→ **Brano proposto**
Viel G., Servizio Sociale e complessità, Maggioli Editore, 2016
Con molta avvedutezza l’Autore ha fatto precedere dal prof. Giuseppe de Rita e dal prof. R. Maggian la pubblicazione e, quindi viene posto uno sfondo di eccezionale rilievo, da una parte sull’evoluzione e sullo stato del Servizio Sociale, secondo una mirabile sintesi svolta da De Rita – in cui viene senz’altro sottolineata la fatica di una professione, quale quella dell’assistente sociale, non sclerotizzata in risposte pre-definite, ma alimentate dal continuo senso della ricerca e della continuità del processo di autocoscienza, di autorganizzazione, di autodominio, al centro del quale vi è la “persona” – e dall’altra parte dal riconoscimento della complessità del lavoro dell’assistente sociale, che svolge la propria professione in una dimensione polidisciplinare che lo induce comunque a considerare il Servizio Sociale quale scienza in grado di gestire la complessità propria di un percorso in cui si determina la relazione positiva fra operatore sociale e persona, per giungere, nel comune cammino, a nuove soluzioni di vita, e in cui è molto importante e fondamentale il senso della ricerca e della funzione di catalizzatore e facilitatore dell’empowerment.

→ **Serie di esercizi**
A: Rispondi alle seguenti domande sul brano proposto.
(i) Quale casa editrice ha pubblicato il volume e in che anno?
(ii) Da quali due professori l'Autore ha fatto precedere la pubblicazione?
(iii) In quale dimensione l'assistente sociale svolge la propria professione?
B: Nel brano proposto, elenca tutti i termini che specificano il processo al cui centro c'è la «persona».

→ **Materiale di studio**
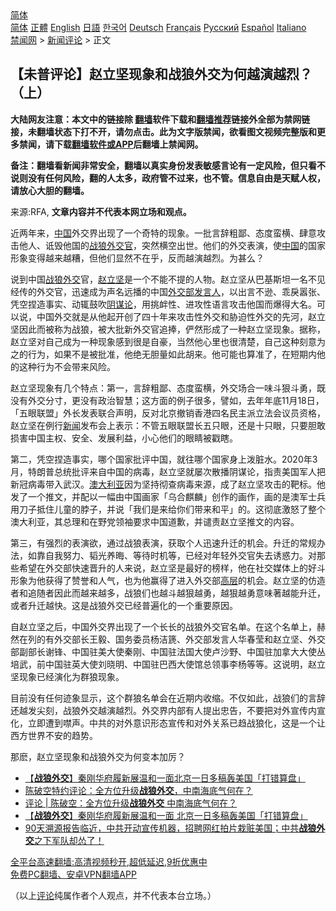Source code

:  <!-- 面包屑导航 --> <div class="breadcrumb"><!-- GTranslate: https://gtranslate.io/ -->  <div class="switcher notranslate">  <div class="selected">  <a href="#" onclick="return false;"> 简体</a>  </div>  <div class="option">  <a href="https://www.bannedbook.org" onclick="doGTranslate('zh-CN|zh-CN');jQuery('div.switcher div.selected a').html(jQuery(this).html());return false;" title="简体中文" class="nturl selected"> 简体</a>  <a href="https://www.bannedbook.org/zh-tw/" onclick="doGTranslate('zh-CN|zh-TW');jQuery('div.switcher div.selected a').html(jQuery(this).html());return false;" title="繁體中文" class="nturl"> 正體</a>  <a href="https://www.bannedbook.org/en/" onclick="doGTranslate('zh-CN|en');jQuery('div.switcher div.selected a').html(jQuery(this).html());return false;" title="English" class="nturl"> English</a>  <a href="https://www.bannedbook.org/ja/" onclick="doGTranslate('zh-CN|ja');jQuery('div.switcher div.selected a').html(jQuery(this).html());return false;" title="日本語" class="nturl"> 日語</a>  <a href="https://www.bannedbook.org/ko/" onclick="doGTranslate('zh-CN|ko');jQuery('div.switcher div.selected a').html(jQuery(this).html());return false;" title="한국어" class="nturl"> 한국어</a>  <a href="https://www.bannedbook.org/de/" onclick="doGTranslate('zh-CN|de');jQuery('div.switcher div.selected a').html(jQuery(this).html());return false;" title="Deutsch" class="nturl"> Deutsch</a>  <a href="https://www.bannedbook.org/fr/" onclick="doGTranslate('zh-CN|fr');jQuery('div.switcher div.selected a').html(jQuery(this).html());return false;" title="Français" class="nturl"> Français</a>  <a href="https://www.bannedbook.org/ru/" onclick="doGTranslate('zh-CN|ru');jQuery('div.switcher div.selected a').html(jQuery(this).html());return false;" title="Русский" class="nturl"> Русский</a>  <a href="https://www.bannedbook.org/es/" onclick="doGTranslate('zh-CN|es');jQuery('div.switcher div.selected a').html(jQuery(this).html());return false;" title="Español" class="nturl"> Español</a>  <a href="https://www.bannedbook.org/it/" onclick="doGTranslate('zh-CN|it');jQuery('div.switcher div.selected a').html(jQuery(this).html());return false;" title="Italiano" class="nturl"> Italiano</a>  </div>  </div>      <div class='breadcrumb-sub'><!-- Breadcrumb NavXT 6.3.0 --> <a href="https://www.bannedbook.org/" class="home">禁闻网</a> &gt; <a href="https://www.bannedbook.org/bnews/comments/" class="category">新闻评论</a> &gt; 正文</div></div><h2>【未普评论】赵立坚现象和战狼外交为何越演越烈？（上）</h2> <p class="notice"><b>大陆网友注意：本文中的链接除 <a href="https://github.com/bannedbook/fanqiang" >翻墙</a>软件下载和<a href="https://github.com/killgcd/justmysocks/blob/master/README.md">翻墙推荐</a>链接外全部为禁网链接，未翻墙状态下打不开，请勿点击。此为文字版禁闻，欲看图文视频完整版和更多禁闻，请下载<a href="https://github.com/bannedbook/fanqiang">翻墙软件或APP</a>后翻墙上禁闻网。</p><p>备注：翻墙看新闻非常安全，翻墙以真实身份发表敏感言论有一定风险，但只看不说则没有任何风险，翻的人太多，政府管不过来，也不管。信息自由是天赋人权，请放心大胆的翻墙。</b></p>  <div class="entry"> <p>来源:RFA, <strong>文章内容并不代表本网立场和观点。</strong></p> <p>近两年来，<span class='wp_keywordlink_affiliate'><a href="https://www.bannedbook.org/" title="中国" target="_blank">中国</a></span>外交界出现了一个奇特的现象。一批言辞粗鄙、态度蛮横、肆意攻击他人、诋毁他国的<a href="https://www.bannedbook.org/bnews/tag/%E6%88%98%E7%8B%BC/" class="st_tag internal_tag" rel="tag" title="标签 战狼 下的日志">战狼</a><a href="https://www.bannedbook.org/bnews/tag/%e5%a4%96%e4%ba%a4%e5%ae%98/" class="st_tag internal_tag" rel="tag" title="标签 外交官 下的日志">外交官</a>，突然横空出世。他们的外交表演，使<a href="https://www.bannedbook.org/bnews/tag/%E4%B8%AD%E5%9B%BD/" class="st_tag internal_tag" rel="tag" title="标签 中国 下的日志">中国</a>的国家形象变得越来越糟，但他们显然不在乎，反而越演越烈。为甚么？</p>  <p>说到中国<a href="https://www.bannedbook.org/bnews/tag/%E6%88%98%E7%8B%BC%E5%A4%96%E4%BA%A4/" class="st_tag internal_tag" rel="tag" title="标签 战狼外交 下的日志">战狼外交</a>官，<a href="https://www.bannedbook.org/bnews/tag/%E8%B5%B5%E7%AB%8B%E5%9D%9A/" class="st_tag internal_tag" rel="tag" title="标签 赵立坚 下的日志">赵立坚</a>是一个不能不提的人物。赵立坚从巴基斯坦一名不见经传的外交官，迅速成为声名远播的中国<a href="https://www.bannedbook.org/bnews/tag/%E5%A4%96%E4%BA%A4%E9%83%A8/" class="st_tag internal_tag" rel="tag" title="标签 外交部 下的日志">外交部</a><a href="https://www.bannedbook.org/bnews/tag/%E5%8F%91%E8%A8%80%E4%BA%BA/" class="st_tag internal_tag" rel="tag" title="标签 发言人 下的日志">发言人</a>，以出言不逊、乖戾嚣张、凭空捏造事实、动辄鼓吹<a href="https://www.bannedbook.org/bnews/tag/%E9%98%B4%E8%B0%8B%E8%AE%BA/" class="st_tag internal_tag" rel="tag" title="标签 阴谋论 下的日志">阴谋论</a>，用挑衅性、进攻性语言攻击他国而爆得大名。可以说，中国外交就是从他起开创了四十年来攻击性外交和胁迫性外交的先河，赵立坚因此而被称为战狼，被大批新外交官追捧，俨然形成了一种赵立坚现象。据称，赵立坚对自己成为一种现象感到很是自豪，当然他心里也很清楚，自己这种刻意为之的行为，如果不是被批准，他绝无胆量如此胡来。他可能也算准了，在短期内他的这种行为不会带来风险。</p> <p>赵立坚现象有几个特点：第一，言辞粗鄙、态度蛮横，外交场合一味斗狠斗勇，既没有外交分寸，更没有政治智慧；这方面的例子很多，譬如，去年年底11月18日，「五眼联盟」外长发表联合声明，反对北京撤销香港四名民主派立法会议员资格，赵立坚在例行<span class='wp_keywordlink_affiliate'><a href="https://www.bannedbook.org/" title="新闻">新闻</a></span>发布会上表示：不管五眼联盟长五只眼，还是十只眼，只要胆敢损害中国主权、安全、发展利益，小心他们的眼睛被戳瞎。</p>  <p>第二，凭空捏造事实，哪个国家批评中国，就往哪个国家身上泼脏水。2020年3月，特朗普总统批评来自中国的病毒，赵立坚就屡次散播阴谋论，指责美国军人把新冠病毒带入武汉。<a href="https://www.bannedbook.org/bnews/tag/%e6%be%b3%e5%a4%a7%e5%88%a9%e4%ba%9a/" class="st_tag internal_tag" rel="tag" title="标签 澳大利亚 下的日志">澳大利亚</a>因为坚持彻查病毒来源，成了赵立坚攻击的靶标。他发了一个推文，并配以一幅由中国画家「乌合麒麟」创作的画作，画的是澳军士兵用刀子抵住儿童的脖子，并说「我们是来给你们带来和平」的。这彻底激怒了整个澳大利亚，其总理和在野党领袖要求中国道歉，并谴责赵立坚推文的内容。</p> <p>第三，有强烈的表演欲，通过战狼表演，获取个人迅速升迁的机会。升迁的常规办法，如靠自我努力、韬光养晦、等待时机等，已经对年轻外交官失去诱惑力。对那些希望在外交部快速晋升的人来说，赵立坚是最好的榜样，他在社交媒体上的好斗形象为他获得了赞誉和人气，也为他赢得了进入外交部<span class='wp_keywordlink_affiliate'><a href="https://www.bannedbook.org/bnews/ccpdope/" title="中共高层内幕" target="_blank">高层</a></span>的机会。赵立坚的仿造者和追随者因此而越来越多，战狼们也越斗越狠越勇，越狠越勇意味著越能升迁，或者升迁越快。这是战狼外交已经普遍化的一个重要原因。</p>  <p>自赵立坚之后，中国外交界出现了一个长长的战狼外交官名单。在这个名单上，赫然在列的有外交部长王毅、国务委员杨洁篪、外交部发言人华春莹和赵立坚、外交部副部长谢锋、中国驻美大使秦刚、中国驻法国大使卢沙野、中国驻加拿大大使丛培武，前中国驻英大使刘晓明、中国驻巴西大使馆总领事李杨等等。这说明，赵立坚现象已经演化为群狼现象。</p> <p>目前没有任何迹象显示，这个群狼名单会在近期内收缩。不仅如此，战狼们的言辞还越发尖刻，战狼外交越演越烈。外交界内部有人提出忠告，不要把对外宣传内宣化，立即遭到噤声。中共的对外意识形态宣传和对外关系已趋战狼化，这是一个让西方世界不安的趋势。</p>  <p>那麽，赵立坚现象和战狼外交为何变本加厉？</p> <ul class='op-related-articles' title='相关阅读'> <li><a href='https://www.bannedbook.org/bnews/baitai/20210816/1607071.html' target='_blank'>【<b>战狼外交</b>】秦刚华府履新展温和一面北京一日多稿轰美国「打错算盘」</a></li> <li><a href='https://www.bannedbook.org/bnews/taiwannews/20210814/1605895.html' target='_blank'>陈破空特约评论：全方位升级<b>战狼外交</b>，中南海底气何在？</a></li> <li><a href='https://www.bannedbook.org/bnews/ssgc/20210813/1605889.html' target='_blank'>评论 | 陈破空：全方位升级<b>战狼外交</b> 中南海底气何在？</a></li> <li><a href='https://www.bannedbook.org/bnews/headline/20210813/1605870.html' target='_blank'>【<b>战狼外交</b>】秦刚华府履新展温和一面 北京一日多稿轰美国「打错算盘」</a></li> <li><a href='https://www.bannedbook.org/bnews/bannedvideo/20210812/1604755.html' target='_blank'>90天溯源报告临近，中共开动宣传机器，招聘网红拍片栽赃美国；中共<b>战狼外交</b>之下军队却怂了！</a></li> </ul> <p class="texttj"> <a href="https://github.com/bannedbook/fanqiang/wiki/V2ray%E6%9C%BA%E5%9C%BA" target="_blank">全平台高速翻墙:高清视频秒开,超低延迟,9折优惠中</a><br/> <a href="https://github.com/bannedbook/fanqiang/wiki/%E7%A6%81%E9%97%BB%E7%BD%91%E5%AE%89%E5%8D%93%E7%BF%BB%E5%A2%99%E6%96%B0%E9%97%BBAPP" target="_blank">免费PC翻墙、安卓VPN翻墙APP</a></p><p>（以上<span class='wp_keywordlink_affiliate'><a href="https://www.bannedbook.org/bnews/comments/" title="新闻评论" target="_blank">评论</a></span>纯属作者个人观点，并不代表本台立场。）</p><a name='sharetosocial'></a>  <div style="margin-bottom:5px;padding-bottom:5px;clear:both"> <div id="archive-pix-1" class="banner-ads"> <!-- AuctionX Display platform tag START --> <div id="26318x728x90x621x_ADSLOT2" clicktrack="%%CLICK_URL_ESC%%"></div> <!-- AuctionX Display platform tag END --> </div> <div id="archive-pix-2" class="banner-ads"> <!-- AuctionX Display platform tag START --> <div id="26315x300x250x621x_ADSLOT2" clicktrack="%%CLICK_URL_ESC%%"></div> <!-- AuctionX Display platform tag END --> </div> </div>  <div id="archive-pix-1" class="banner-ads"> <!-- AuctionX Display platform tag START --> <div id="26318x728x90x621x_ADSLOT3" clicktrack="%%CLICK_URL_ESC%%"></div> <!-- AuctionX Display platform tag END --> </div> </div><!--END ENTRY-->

* * *

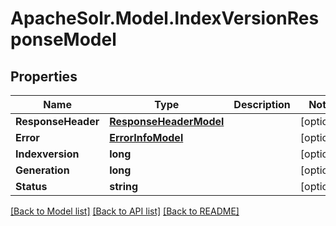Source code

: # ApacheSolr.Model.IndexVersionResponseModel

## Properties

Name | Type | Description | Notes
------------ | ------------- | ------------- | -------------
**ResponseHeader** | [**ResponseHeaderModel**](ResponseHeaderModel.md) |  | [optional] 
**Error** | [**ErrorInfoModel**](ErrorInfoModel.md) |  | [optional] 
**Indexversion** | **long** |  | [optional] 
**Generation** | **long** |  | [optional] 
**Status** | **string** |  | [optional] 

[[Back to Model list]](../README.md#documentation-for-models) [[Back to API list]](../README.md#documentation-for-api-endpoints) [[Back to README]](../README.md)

→ **Esercizi svolti**
A:
(i) Maggioli Editore, nel 2016.
(ii) Dal prof. Giuseppe de Rita e dal prof. R. Maggian.
(iii) In una dimensione polidisciplinare.

B: Autocoscienza, autorganizzazione, autodominio.